Fred Snodgrass drops ball and loses World Series - HISTORY
Year
1912

Fred Snodgrass drops ball and loses World Series

On October 16, 1912, New York Giants outfielder Fred Snodgrass drops an easy pop-up in the 10th inning of the tiebreaking eighth game of the World Series against the Red Sox.His error led to a two-run Boston rally and cost the Giants the championship.

Snodgrass, who had been a catcher for the Hoegee Flags, joined the New York Giants in 1908. He spent most of the next two years on the bench, but in 1910, when the team’s manager suggested that he try playing a different position, the third-string catcher became a full-time outfielder. He was a good batter and a reliable fielder on an impressive team—Rube Marquard, Christy Mathewson and Jeff Tesreau owned the pitcher’s mound, and Fred Merkle, Chief Meyers and Larry Doyle all hit over .300. By the end of the 1912 season, the Giants were way ahead of every team in their league, and the Boston Red Sox, the AL champs, were almost as good. The World Series promised to be an exciting one.

In the first game at the Polo Grounds on October 8, the Red Sox beat the Giants 4-2. The second, at Fenway Park, was tied 6-6 when umpire Silk O’Laughlin called it in the eleventh because it had grown too dark to see the ball. The Giants won the third; the Sox won the fourth and the fifth; the Giants won the sixth and the seventh. The tied Series would go to an eighth game.

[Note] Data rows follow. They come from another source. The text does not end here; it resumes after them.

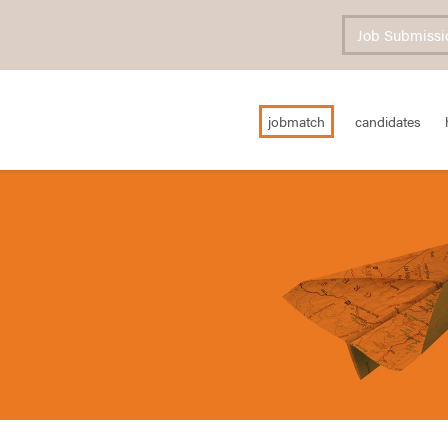
Job Submissi
jobmatch
candidates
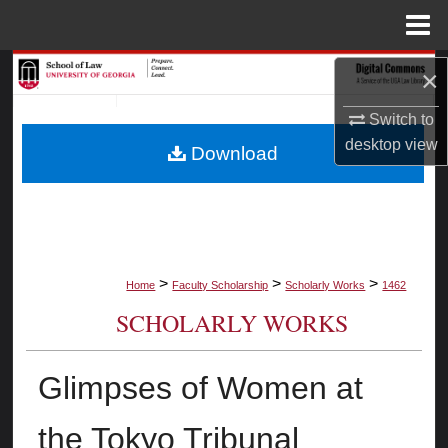
Menu
Home
Search
×
Switch to
Browse Collections
desktop
view
Download
My Account
About
Digital Commons Network™
>
>
>
Home
Faculty Scholarship
Scholarly Works
1462
SCHOLARLY WORKS
Glimpses of Women at
the Tokyo Tribunal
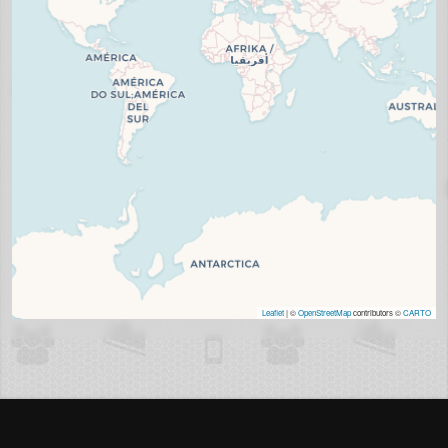
Leaflet
| ©
OpenStreetMap
contributors ©
CARTO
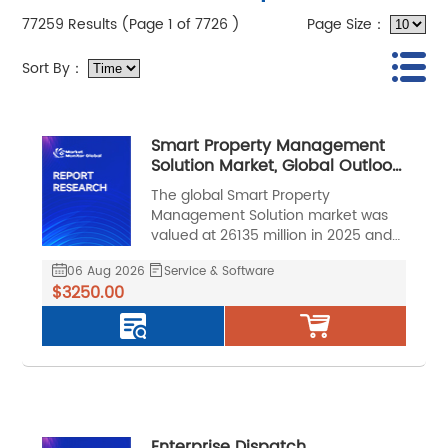
77259 Results (Page 1 of 7726 )
Page Size：
Sort By：
Smart Property Management
Solution Market, Global Outlook
and Forecast 2026-2032
The global Smart Property
Management Solution market was
valued at 26135 million in 2025 and
is projected to reach US$ 62976
06 Aug 2026
Service & Software
million by 2032, at a CAGR of 13.5%
$3250.00
during the forecast period.
Enterprise Dispatch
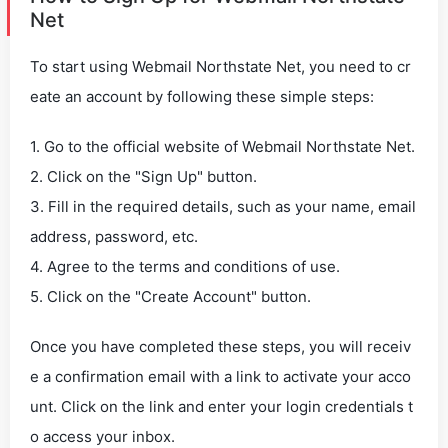
Net
To start using Webmail Northstate Net, you need to cr
eate an account by following these simple steps:
1. Go to the official website of Webmail Northstate Net.
2. Click on the "Sign Up" button.
3. Fill in the required details, such as your name, email
address, password, etc.
4. Agree to the terms and conditions of use.
5. Click on the "Create Account" button.
Once you have completed these steps, you will receiv
e a confirmation email with a link to activate your acco
unt. Click on the link and enter your login credentials t
o access your inbox.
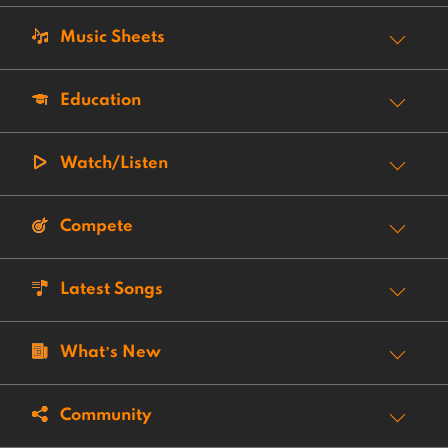
Music Sheets
Education
Watch/Listen
Compete
Latest Songs
What’s New
Community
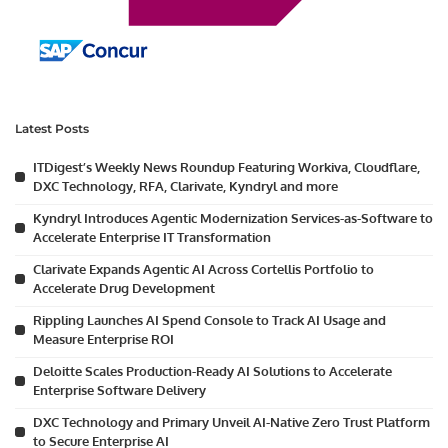
Latest Posts
ITDigest’s Weekly News Roundup Featuring Workiva, Cloudflare,
DXC Technology, RFA, Clarivate, Kyndryl and more
Kyndryl Introduces Agentic Modernization Services-as-Software to
Accelerate Enterprise IT Transformation
Clarivate Expands Agentic AI Across Cortellis Portfolio to
Accelerate Drug Development
Rippling Launches AI Spend Console to Track AI Usage and
Measure Enterprise ROI
Deloitte Scales Production-Ready AI Solutions to Accelerate
Enterprise Software Delivery
DXC Technology and Primary Unveil AI-Native Zero Trust Platform
to Secure Enterprise AI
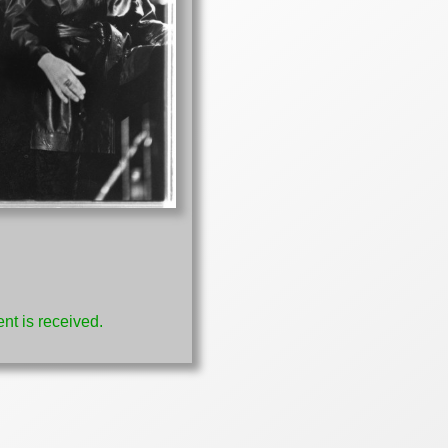
nt is received.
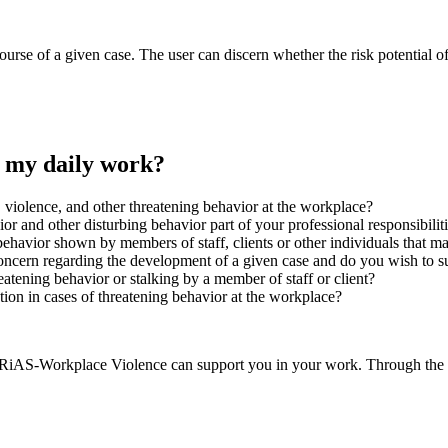
course of a given case. The user can discern whether the risk potential of
 my daily work?
, violence, and other threatening behavior at the workplace?
vior and other disturbing behavior part of your professional responsibilit
 behavior shown by members of staff, clients or other individuals that
ncern regarding the development of a given case and do you wish to su
atening behavior or stalking by a member of staff or client?
tion in cases of threatening behavior at the workplace?
RiAS-Workplace Violence can support you in your work. Through the sci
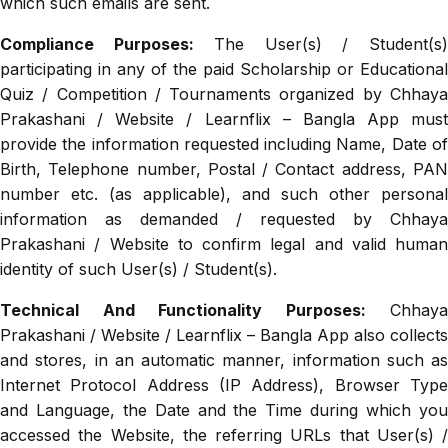
which such emails are sent.
Compliance Purposes:
The User(s) / Student(s
participating in any of the paid Scholarship or Educational
Quiz / Competition / Tournaments organized by Chhaya
Prakashani / Website / Learnflix – Bangla App must
provide the information requested including Name, Date of
Birth, Telephone number, Postal / Contact address, PAN
number etc. (as applicable), and such other personal
information as demanded / requested by Chhaya
Prakashani / Website to confirm legal and valid human
identity of such User(s) / Student(s).
Technical And Functionality Purposes:
Chhaya
Prakashani / Website / Learnflix – Bangla App also collects
and stores, in an automatic manner, information such as
Internet Protocol Address (IP Address), Browser Type
and Language, the Date and the Time during which you
accessed the Website, the referring URLs that User(s) /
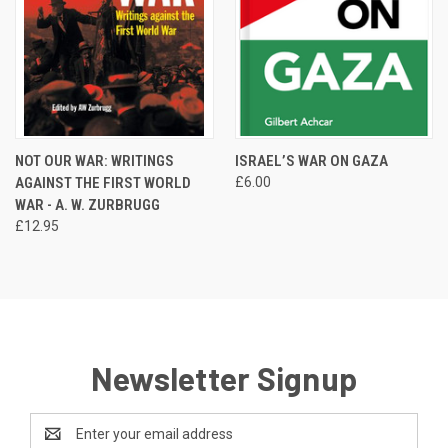
NOT OUR WAR: WRITINGS
ISRAEL’S WAR ON GAZA
AGAINST THE FIRST WORLD
£6.00
WAR - A. W. ZURBRUGG
£12.95
Newsletter Signup
Email
Address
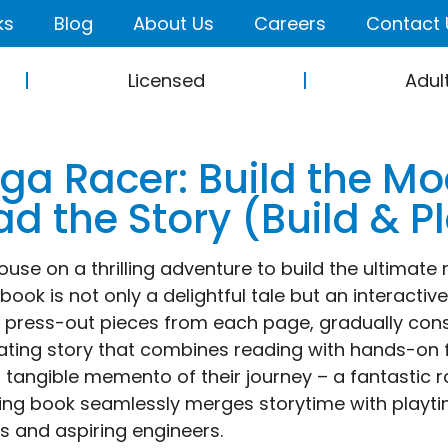
ks
Blog
About Us
Careers
Contact 
Licensed
Adul
ga Racer: Build the Mo
d the Story (Build & P
ouse on a thrilling adventure to build the ultimate
ook is not only a delightful tale but an interactive
t press-out pieces from each page, gradually cons
ating story that combines reading with hands-on fu
 tangible memento of their journey – a fantastic r
ng book seamlessly merges storytime with playtime
s and aspiring engineers.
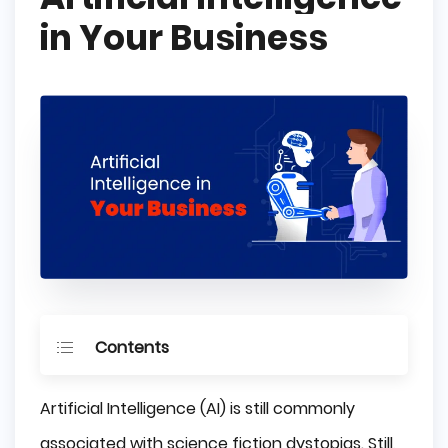
in Your Business
Contents
What is Artificial Intelligence?
Artificial Intelligence (AI) is still commonly
Reactive AI
associated with science fiction dystopias. Still,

And so it happened that Fred Snodgrass was standing in center field on October 16. After nine innings of the eighth game, the score was tied 1-1. At the top of the 10th, the Giants pulled ahead by 1. At the bottom of the 10th, Red Sox pinch hitter Clyde Engle came to the plate and whacked a lazy fly ball to right-center field. It drifted easily toward Snodgrass’ glove. He caught the ball; then he dropped the ball. Engle scrambled to second. In the very next play, Snodgrass made a spectacular catch, but it didn’t matter—the damage was done. Mathewson walked the following batter, and then a single tied the game and put the winning run on third. Then Tris Speaker hit a single—after Merkle and Meyers both failed to catch an easy foul ball that Speaker wafted right at them, it should be noted—and the game was over. The Red Sox had won. To reporter after reporter, over and over, Snodgrass explained: “I just dropped the darn thing.”

The error—dubbed “the $30,000 muff” because that’s how much money the Giants stood to win from a Series championship—stuck with Snodgrass for his whole life. After he retired from baseball, the hapless outfielder moved to California and became a banker. He bought a ranch. The citizens of Oxnard elected him mayor. But still, when he died in 1974—62 years after that fateful World Series game—the New York Times headline blared: “Fred Snodgrass, 86, Dead; Ball Player Muffed 1912 Fly.”